Of course all this can be combined with the variance parameter to add randomness.

Sound Similarity Search

Most producers will know this issue. You have a sample that sort of works, but you’d like to experiment with other similar samples. The problem is if you have a large sample library, it gets extremely hard to find samples. So you often end up using the same ones over and over again, or settle for something that’s not ideal.

The find_similar function of the SampleVAE tool allows you to solve this issue, by looking through your sample library (specified when initialising the tool), comparing embeddings, and returning the most similar samples.

For example, if I want to find the five most similar sounds to a particular snare sample, I can run the following code to get a list of the files, their onset times (more on this in a second), and their Euclidean distance from the target file in embedding space.

Finding similar files to a given snare sound.

The library used in the above example was small, only a few hundred drum sounds. But the tool found several similar snare sounds, as well as some hihat sounds that apparently sound very snare-like. Note that the file it deemed most similar (with distance zero) was actually the input file itself, which also happened to be contained in the library.

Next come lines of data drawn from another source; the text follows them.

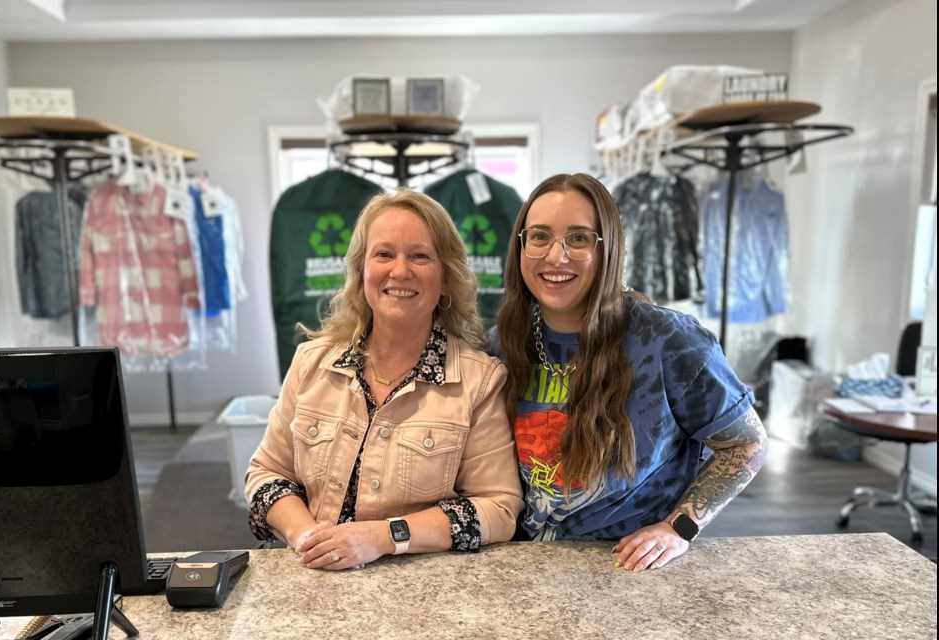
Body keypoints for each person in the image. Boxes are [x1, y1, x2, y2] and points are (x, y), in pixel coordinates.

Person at [493, 173, 768, 572]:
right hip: (522, 562)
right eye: (539, 236)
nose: (556, 256)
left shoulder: (669, 340)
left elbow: (748, 445)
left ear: (609, 250)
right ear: (520, 246)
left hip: (625, 565)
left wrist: (679, 529)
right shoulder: (500, 343)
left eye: (579, 238)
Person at [246, 189, 523, 571]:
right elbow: (266, 473)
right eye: (384, 254)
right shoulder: (311, 362)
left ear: (445, 279)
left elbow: (499, 508)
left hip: (416, 591)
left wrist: (384, 536)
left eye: (420, 256)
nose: (400, 270)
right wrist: (308, 538)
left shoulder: (479, 381)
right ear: (362, 272)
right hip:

The current implementation of SampleVAE treats all samples as exactly two seconds long. Longer files get cropped, shorter ones padded. However, for the sake of the sample library, one can specify library_segmentation=True when initialising the tool to segment larger files into multiple two second slices. The onset (in seconds) then marks where in the long file the similiar sample is.

This could for example be useful if you have long field recordings and would like to find particular sounds within them (as might be applicable in the soundscapes genre of the Lab).


Finally, the tool can be used to classify samples into several unique classes. Two of the pre-trained models have a classifier associated with them.

The first one, model_drum_classes, was trained on a dataset of roughly 10k drum sounds, with a classifier of nine different drum classes (e.g. kick, snare, etc). The confusion matrix for this model is below.

Confusion matrix for a model trained to predict nine drum types.

We can see that many classes are recognised fairly well, with a fair amount of confusion between the low, mid, and high toms.

To use the prediction function, simply run

probabilities, most_likely_class = tool.predict(input_file)

This return a probability vector over all classes, as well as the name of the class with the highest probability.

The potential applications of this kind of classification are large. For example, our interactive audiovisual installation Neural Beatbox, which was exhibited at the Barbican Centre in London this summer, uses this kind of classification as one of its main AI components.